Continue.dev Coding Assistant#

Overview#

Continue.dev Coding Assistant UI

The Continue.dev Coding Assistant is an AI pair programmer that integrates into your code editor. Continue.dev uses Large Language Models (LLMs) deployed on your infrastructure to suggest, fix, and discuss code as you are developing. In this Solution Blueprint, the assistant is installed in code-server, which runs Visual Studio Code in the browser. The Coding Assistant has multiple interaction modes:

  • Chat: Conversational interaction with the model

  • Autocomplete: Inline code completions and suggestions as you type

  • Edit: Direct changes to selected code (for example, “refactor this function”)

  • Agent mode: Higher-level planning and automation where the assistant can chain actions together (for example, setting up dependencies, generating tests)

For details, see the Continue.dev documentation and the quick start guide.

AMD Solution Blueprints are packaged as helm charts for deployment on a Kubernetes cluster. For development or further exploration, the source code is public and available in the Solution Blueprints GitHub repository.

Architecture#

The continue.dev coding assistant is comprised of three components: the code-server IDE, its extension continue.dev and AIM LLMs. The continue.dev coding assistant is comprised of three components: the code-server IDE, its extension continue.dev and AIM LLMs.

The blueprint integrates three components: a code-server browser IDE, the Continue.dev extension inside it, and AIM LLM services. By default, one AIM serves the main assistant (Qwen3-32B), while a second AIM handles autocompletion (Qwen2.5-Coder-7B). The IDE runs in a ROCm/PyTorch container with a dedicated GPU, so you can develop GPU-accelerated workloads in the same environment.

Component

Role

code-server

Browser-based IDE

Continue.dev extension

AI pair programming assistant

AIM (main)

Primary coding assistant (default: Qwen3-32B)

AIM (autocomplete)

Dedicated autocompletion model (default: Qwen2.5-Coder-7B)

Key Features#

  • Full control over your data and privacy — no calls to external APIs

  • Ability to choose LLM models for your specific domain or coding style

  • No subscription fees or usage limits

  • Transparent and inspectable — log, debug, and audit model and application behavior

  • Strong fit for experimentation with different models or agents

  • Suitable for regulated or proprietary codebases where cloud coding assistants are restricted or disallowed

Getting Started#

This is a quick start guide on how to deploy the blueprint. For advanced options, such as reusing an existing AIM, providing a Hugging Face token, or overriding storage classes, see Deploying Solution Blueprints with Helm or explore the advanced deployment guide.

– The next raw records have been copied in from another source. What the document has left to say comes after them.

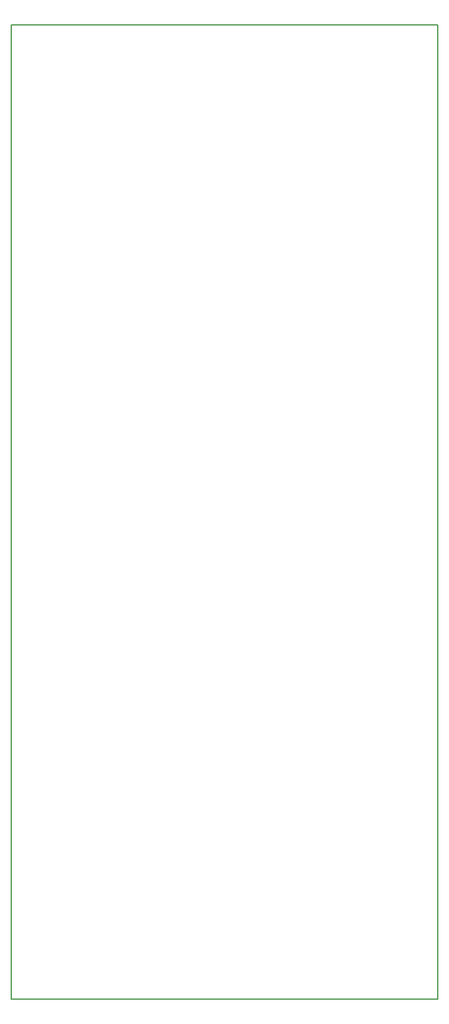
<source format=gbr>
G04 #@! TF.GenerationSoftware,KiCad,Pcbnew,5.0.0-fee4fd1~66~ubuntu18.04.1*
G04 #@! TF.CreationDate,2018-09-22T13:52:50+02:00*
G04 #@! TF.ProjectId,new-joy-board,6E65772D6A6F792D626F6172642E6B69,rev?*
G04 #@! TF.SameCoordinates,Original*
G04 #@! TF.FileFunction,Profile,NP*
%FSLAX46Y46*%
G04 Gerber Fmt 4.6, Leading zero omitted, Abs format (unit mm)*
G04 Created by KiCad (PCBNEW 5.0.0-fee4fd1~66~ubuntu18.04.1) date Sat Sep 22 13:52:50 2018*
%MOMM*%
%LPD*%
G01*
G04 APERTURE LIST*
%ADD10C,0.150000*%
G04 APERTURE END LIST*
D10*
X137160000Y-156972000D02*
X137160000Y-17780000D01*
X76200000Y-156972000D02*
X137160000Y-156972000D01*
X76200000Y-17780000D02*
X76200000Y-156972000D01*
X137160000Y-17780000D02*
X76200000Y-17780000D01*
M02*

</source>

This blueprint is designed to run on AMD Instinct GPUs.

Prerequisites#

System Requirements#

The blueprint requires the following cluster resources by default:

Resource

Default Configuration

GPUs

3 (one for each component)

CPUs

8 CPU cores

RAM

192 Gi RAM

To deploy to the Kubernetes cluster, ensure the following prerequisites are met:

  • kubectl: Installed and configured to communicate with the cluster

  • Helm 3.17 or higher: Installed on your local machine

Deployment#

Solution Blueprints are packaged as OCI-compliant Helm charts in the Docker Hub registry and can be deployed to a Kubernetes cluster with a single command. Define the name (deployment name) and the namespace (Kubernetes namespace), then pipe the output of helm template to kubectl apply -f -:

name="my-deployment"
namespace="my-namespace"
helm template $name oci://registry-1.docker.io/amdenterpriseai/aimsb-continuedev-assistant \
  | kubectl apply -f - -n $namespace

Note: You can create a namespace using kubectl create namespace $namespace.

To check the status of the deployment, run:

kubectl get pods -n $namespace

Wait until all pods report Running and Ready.

Connect to UI#

To connect to the UI, port-forward to any chosen port, e.g., 8083. The UI will then be available at http://localhost:8083 in your browser.

kubectl port-forward services/aimsb-continuedev-assistant-${name} 8083:80 -n $namespace

The Continue.dev extension is preinstalled and appears in the Extensions view on the left by default. For a clearer layout, dock Continue.dev on the right (extension install notes). For a walkthrough of the assistant, see the Continue.dev quick start.

Clean Up#

When you are finished, remove the deployed resources:

helm template $name oci://registry-1.docker.io/amdenterpriseai/aimsb-continuedev-assistant \
  | kubectl delete -f - -n $namespace

Third-Party Components#

This Solution Blueprint utilizes multiple components. For third-party license information, refer to each component’s documentation. Key third-party components can be seen below:

Component

License

code-server

MIT

Continue.dev

Apache 2.0

Terms of Use#

AMD Solution Blueprints are released under the MIT License, which governs the parts of the software and materials created by AMD. Third-party software and materials used within the Solution Blueprint are governed by their respective licenses.